Would you work out how many lines below include the word "Maxi"? Only that number is wanted.
Provided information START
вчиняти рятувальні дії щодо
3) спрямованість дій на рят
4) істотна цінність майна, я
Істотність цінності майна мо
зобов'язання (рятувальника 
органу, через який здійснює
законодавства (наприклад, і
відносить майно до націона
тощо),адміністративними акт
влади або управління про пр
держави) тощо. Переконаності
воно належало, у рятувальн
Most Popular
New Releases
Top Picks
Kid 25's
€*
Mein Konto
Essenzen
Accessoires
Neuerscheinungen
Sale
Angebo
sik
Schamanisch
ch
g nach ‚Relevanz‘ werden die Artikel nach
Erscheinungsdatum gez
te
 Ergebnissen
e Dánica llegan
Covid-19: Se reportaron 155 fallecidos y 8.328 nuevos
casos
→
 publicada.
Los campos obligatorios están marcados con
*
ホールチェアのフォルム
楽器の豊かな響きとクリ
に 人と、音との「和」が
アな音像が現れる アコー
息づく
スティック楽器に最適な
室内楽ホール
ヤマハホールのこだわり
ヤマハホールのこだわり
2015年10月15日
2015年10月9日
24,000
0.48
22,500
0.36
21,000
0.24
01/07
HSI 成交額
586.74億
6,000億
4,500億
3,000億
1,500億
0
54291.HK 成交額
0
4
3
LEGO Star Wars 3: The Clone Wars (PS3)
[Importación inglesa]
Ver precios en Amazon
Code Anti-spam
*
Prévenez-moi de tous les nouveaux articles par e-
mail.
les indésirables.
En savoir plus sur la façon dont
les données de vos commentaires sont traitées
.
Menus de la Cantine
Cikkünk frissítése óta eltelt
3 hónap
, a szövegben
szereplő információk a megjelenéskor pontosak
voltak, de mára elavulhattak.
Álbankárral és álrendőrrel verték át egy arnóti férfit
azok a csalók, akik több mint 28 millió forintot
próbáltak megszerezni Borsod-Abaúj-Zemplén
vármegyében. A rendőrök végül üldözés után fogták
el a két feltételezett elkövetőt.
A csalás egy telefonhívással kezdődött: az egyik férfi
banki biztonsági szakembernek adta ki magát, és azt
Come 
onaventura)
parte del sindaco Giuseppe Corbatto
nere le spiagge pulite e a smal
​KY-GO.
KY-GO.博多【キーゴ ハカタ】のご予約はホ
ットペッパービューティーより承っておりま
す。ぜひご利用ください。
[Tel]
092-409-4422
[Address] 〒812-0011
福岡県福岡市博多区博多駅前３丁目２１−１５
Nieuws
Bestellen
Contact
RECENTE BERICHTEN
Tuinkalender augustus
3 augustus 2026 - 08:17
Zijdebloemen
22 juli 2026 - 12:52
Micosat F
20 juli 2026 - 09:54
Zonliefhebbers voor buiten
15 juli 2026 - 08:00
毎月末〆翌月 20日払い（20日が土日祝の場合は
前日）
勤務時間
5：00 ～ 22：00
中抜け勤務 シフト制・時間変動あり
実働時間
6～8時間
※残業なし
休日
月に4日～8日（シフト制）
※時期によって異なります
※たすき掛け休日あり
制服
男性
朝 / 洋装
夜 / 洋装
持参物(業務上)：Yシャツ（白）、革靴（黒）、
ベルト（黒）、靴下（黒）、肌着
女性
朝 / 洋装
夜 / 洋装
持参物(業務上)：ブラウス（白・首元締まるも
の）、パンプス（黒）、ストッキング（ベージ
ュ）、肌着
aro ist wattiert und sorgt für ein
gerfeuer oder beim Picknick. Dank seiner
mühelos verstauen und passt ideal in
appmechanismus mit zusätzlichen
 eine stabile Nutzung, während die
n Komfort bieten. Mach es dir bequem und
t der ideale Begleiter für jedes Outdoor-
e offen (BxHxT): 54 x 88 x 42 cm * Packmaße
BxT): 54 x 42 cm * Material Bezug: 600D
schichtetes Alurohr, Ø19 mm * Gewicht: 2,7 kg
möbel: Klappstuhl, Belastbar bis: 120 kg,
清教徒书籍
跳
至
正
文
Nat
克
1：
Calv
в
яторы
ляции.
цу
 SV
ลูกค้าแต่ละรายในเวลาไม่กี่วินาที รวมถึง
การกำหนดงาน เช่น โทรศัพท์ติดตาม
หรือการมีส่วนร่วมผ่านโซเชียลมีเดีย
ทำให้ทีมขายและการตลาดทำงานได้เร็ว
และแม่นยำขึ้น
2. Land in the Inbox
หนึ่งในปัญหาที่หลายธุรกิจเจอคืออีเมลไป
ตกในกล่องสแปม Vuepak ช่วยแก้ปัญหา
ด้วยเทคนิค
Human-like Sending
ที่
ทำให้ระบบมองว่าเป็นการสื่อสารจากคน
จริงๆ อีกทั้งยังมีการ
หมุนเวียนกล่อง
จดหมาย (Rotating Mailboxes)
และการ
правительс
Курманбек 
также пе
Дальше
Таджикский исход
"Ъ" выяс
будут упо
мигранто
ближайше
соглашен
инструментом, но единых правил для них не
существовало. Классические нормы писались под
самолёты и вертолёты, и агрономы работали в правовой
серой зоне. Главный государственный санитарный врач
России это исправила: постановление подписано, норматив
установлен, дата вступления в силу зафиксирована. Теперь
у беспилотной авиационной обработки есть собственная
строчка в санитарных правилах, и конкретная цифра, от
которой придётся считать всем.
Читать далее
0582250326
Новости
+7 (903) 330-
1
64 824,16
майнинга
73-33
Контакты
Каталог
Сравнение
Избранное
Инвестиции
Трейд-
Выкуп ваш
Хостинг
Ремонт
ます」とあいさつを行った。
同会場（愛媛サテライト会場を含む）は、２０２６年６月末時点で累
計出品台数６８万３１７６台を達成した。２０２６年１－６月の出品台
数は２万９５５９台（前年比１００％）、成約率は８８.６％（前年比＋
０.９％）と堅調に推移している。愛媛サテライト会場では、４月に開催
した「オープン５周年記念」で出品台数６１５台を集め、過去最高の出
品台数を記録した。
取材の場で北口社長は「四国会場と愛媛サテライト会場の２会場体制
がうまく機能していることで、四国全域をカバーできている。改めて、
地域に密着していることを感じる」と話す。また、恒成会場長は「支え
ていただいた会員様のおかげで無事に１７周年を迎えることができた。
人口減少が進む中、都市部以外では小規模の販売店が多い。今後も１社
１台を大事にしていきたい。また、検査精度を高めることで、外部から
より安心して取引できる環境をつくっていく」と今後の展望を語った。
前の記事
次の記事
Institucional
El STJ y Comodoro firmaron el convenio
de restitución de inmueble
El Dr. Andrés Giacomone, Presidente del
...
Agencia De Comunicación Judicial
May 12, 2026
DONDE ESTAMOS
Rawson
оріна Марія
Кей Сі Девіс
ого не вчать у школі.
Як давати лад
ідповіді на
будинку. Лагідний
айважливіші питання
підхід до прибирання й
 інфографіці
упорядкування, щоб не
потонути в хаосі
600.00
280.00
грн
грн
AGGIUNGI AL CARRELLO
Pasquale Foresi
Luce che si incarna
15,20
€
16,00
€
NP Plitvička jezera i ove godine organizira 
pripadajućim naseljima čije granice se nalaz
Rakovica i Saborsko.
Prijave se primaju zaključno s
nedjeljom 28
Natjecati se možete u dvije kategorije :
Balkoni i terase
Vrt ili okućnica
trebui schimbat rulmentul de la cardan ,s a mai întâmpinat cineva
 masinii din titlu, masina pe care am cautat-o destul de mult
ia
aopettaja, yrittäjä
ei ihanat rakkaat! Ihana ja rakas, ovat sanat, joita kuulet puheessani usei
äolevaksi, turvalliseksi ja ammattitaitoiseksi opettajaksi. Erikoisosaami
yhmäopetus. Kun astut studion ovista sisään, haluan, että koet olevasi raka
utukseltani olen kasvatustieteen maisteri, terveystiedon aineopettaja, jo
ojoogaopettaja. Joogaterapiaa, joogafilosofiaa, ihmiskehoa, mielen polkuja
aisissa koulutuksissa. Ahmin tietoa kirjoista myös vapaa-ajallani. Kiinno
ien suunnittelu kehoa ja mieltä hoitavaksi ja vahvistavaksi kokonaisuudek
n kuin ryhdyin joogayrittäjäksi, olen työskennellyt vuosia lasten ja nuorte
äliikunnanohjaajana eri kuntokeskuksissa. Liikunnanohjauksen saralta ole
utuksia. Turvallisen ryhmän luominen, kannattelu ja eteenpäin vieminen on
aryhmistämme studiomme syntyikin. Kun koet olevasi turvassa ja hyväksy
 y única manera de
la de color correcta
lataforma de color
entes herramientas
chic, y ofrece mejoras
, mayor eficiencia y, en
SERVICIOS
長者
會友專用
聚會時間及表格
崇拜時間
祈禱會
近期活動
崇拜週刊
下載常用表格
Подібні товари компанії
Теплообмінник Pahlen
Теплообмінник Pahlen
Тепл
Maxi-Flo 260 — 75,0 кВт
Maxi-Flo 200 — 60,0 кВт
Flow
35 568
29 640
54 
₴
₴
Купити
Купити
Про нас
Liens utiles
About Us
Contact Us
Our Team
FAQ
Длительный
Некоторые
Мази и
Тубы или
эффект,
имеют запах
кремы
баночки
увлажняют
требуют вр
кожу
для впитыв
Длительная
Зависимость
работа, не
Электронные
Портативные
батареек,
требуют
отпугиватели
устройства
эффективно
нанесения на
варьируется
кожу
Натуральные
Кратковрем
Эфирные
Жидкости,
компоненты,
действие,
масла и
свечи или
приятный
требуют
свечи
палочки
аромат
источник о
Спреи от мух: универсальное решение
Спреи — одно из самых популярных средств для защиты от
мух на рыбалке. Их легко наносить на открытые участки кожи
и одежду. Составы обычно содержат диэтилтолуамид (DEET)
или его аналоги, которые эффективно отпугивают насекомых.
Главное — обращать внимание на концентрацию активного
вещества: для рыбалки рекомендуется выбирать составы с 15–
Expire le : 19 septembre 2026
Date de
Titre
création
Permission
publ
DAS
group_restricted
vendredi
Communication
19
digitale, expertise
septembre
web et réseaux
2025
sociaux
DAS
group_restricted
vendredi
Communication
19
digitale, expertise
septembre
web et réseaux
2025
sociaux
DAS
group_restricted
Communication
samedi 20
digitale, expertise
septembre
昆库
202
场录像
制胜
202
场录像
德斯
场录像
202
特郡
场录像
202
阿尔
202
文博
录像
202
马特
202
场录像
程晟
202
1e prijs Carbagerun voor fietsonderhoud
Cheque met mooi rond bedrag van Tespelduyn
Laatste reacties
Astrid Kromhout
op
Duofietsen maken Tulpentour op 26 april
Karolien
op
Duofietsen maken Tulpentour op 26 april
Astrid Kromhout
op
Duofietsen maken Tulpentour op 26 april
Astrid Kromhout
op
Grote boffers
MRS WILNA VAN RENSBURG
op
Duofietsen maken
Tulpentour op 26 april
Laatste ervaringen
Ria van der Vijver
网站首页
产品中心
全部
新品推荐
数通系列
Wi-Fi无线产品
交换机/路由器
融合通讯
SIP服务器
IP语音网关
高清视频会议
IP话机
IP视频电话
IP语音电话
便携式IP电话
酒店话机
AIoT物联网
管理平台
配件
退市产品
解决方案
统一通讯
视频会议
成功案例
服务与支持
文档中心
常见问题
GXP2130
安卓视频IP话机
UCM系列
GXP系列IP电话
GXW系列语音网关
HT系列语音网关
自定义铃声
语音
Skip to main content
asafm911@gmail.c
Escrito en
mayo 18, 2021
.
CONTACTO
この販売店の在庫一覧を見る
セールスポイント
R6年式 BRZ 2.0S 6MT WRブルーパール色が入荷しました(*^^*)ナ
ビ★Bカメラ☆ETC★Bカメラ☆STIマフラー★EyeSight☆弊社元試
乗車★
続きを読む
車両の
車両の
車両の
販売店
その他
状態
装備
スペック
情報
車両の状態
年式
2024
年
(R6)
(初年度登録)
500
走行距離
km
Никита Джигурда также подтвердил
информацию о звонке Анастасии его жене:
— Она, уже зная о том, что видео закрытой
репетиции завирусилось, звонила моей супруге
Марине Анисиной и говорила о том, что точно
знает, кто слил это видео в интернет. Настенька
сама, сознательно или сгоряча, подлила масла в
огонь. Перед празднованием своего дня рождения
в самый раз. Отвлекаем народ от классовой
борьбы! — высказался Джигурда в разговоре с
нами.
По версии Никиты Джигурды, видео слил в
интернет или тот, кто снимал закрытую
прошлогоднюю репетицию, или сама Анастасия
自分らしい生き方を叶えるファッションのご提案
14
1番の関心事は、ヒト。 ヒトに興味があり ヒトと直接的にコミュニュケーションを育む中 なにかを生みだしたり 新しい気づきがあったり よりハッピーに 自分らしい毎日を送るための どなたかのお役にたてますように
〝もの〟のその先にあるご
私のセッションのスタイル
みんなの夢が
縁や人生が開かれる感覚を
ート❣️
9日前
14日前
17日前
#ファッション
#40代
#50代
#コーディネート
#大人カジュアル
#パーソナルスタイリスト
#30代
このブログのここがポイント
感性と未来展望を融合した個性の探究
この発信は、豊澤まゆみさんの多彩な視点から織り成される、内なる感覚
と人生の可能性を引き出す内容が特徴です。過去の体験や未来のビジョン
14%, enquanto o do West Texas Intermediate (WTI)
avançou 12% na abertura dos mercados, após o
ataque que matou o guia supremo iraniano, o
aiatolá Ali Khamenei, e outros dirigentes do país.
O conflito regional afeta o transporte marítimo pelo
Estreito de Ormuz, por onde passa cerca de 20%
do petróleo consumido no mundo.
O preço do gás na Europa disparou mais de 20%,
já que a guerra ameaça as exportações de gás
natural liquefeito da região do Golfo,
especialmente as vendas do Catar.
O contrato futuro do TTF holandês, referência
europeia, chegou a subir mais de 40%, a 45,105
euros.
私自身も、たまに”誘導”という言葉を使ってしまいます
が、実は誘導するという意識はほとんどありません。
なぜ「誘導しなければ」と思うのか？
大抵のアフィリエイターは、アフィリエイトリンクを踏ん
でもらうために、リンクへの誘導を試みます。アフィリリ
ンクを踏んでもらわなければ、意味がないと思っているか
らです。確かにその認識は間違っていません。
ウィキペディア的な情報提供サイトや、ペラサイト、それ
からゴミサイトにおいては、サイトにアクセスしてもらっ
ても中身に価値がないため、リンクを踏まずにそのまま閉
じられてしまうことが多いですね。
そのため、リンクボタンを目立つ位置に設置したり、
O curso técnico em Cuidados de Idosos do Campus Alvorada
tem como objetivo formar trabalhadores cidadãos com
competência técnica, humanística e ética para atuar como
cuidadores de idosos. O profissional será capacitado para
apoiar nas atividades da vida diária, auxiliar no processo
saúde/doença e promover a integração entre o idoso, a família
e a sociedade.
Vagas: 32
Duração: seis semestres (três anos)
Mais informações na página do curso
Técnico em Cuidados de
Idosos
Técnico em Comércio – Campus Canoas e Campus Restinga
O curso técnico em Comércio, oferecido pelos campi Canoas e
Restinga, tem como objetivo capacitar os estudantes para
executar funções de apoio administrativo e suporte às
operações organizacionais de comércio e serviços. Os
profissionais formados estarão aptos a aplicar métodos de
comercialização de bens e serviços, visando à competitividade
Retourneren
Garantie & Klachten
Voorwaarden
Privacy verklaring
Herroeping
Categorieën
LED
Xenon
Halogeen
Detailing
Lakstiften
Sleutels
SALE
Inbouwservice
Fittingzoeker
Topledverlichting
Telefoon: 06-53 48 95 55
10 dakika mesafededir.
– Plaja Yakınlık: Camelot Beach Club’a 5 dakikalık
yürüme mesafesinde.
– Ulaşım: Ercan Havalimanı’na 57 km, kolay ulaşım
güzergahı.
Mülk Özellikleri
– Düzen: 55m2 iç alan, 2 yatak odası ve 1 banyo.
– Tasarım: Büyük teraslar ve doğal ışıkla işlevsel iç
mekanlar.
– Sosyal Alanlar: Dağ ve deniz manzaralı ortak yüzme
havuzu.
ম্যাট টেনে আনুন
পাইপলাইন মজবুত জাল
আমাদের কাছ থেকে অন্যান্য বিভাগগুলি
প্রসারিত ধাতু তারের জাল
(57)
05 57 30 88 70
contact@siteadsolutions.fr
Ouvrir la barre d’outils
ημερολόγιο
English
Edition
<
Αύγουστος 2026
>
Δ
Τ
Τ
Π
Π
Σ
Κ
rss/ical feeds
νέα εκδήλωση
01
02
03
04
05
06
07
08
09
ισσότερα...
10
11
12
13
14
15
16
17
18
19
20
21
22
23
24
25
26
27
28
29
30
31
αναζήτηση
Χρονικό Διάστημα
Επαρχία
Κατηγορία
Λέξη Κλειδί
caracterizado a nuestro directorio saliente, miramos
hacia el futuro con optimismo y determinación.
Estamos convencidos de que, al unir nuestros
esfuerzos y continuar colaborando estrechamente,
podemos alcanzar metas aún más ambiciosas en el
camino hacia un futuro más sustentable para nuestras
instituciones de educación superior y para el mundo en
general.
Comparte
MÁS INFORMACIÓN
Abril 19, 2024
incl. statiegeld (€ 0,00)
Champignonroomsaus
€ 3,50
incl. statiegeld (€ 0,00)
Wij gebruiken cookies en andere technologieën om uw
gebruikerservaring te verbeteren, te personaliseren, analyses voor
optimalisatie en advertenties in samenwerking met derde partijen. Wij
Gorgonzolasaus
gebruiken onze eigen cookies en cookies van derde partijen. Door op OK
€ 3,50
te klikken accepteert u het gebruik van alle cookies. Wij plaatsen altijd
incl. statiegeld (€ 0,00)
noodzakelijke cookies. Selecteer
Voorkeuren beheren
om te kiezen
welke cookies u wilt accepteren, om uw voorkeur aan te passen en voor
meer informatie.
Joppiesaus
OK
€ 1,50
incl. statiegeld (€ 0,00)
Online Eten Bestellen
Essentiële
Provided information END
**The completed task**.
2